-- BEGIN DOCUMENT --
Both movies are essentially about massive egos. They belong, respectively, to Valentino, the designer, and Anna Wintour, Vogue's editor-in-chief. Both, clearly, are set in the niche world of high fashion--an industry that caters primarily to the egos of the very wealthy and the very famous. It's all about appearances. Male and female beauty--or what the fashion industry promotes as male and female beauty--are idolized. The clothes that drape their perfect figures are for the most part over-the-top, sometimes frankly ridiculous to those of us who shop at the nearest department store. The pages of the glossy magazines in which they are marketed offer only the superficial thrill of glamor. It's not a world that I admire, let alone aspire to be a part of.
So why did I like one of these movies and despise the other? I'm sure it has to do with the two main characters involved, and with my judgment--based, of course, only on the way in which the movies presented them--that one was driven largely by a genuine love of beauty, the other by ambition and marketing. Both of them are "driven." Their work is their life; all other concerns and considerations fade into the background. Their relationships with those who love them come in a clear second. Each of them can be dismissive, even cruel to those who work for them--I almost wrote "slave" for them, because that's how it seems. The exclusivity of their ambition is at once commendable and repellent. Without it, they would not have been able to achieve what they have created in their lives, but it comes at a certain cost to their likability as
human beings.
-- END DOCUMENT --
> _REQUIRED WORK_: Please resume the piece on the two fashion movies, picking up right after its final words, "human beings." The data stands apart from the piece on the two fashion movies.
-- BEGIN INFORMATION SUPPLIED --
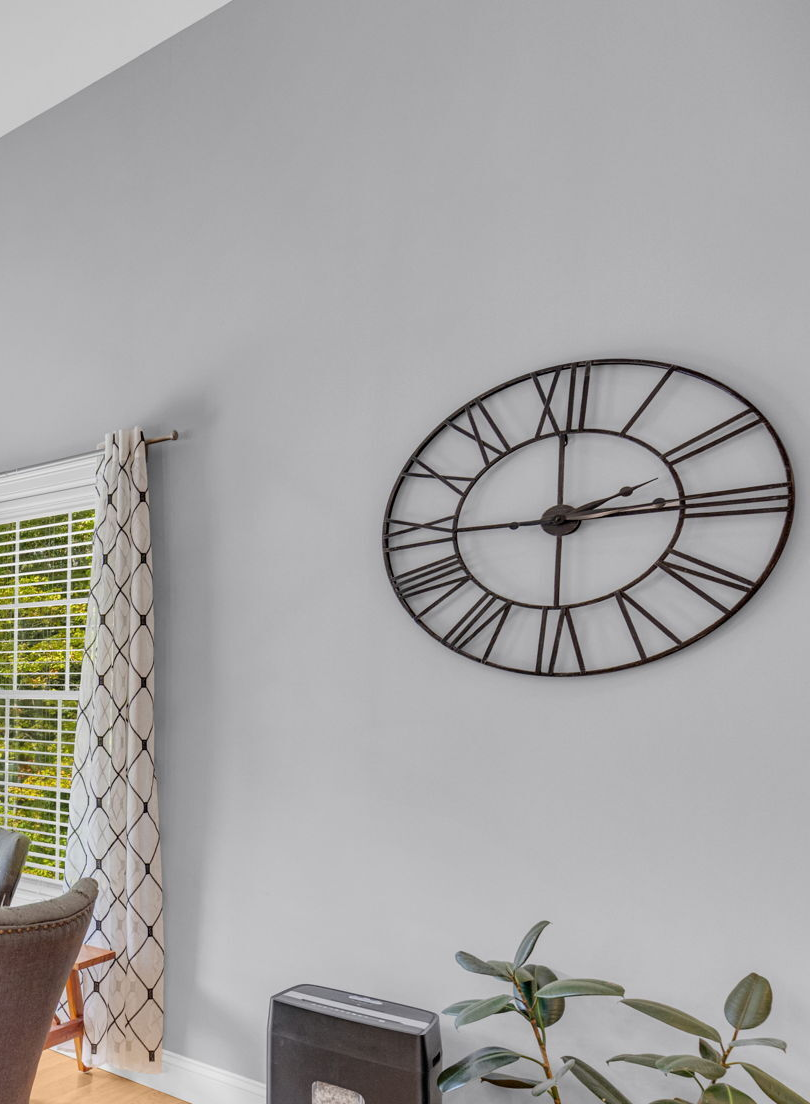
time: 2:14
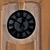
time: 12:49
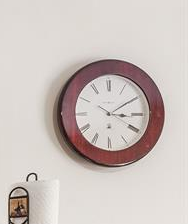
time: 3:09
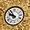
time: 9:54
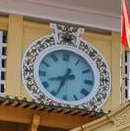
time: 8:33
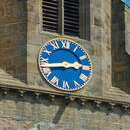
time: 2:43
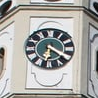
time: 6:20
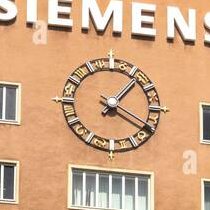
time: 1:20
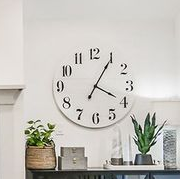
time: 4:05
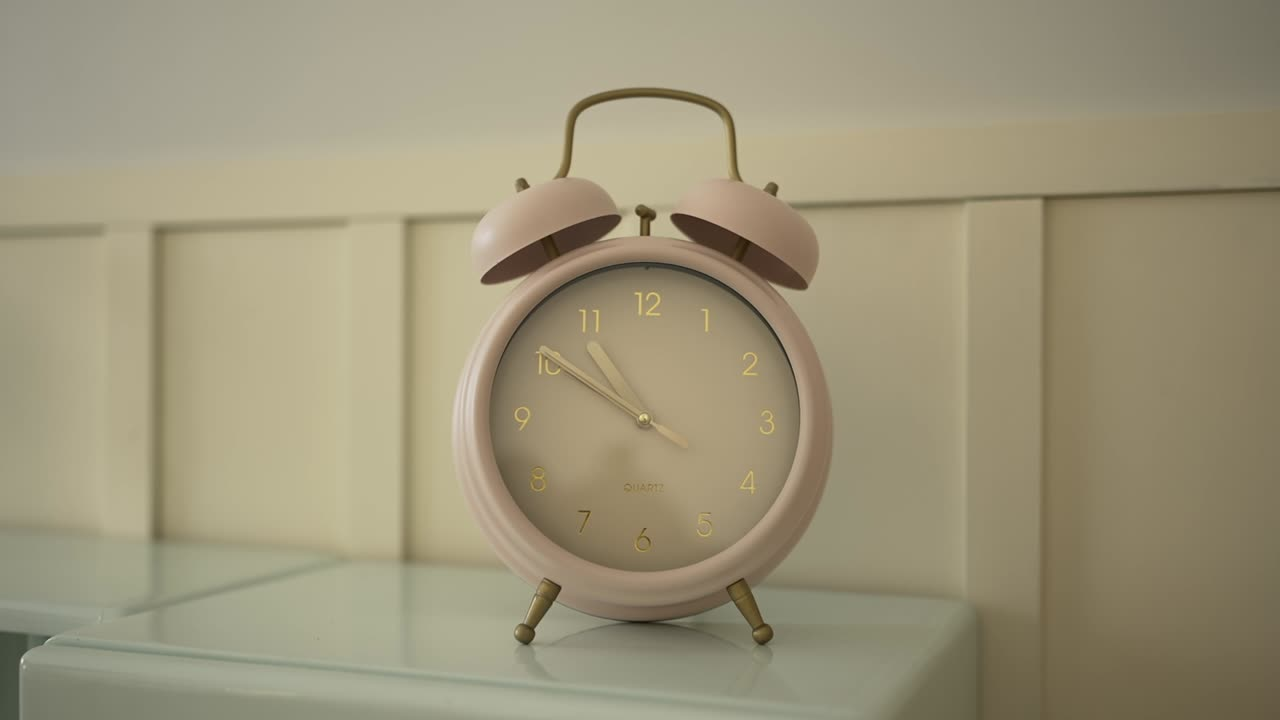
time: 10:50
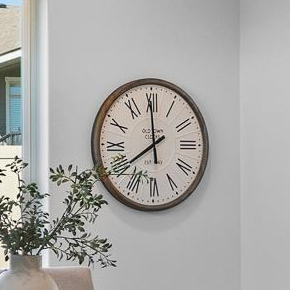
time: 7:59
-- END INFORMATION SUPPLIED --
> _RESULT OF THIS EXERCISE_:
Given all this, I found myself liking Valentino a lot more than I liked Anna Wintour. Am I falling victim to male stereotyping when I respond negatively to her aggressive, demanding nature, a kind of cold and calculating approach to work and other people, a dispassionate obsession with the success of her work? I found no warmth of common humanity in her, only professional ambition. In Valentino, ambition seemed motivated by a passion to create something beautiful, and to honor beauty in the world, using the talent he was given. He seemed driven as much by emotion as by calculation, as much by aesthetics as by money. He also seemed capable of laughing a little at his own excesses, of glimpsing himself, at odd moments, as faintly anachronistic, even a little bit absurd.
Seen, too, at the end of a remarkable career, there was a certain pathos to his character. Amazingly fit and nimble at the age of seventy-five, he was shown as a man in inner conflict, a man caught between his reluctance to grow old and the inevitable fact of aging; and between the old world of courtesy and professional integrity in which he came of age and a new world where what counts is no longer the quality of design or the quality of life, but the corporate bottom line. For Wintour, this interesting and difficult conflict did not exist. She is planted firmly in the new world.
I enjoyed, too, the detail in "Valentino"--the scenes where the seamstresses were shown at work with their needles, where the nitty-gritty of the design world was on view. And I enjoyed, just a little, being wowed by the life-style of this man who has acquired incredible wealth and fame, and by the way he accepts it all, almost modestly, as his due. The climactic scene of his anniversary party, complete with fireworks, gourmet dinners, champagne, and airborne dancers at the Colosseum in Rome was so over-the-top excessive as to be kind of charming, in its own peculiarly outrageous way...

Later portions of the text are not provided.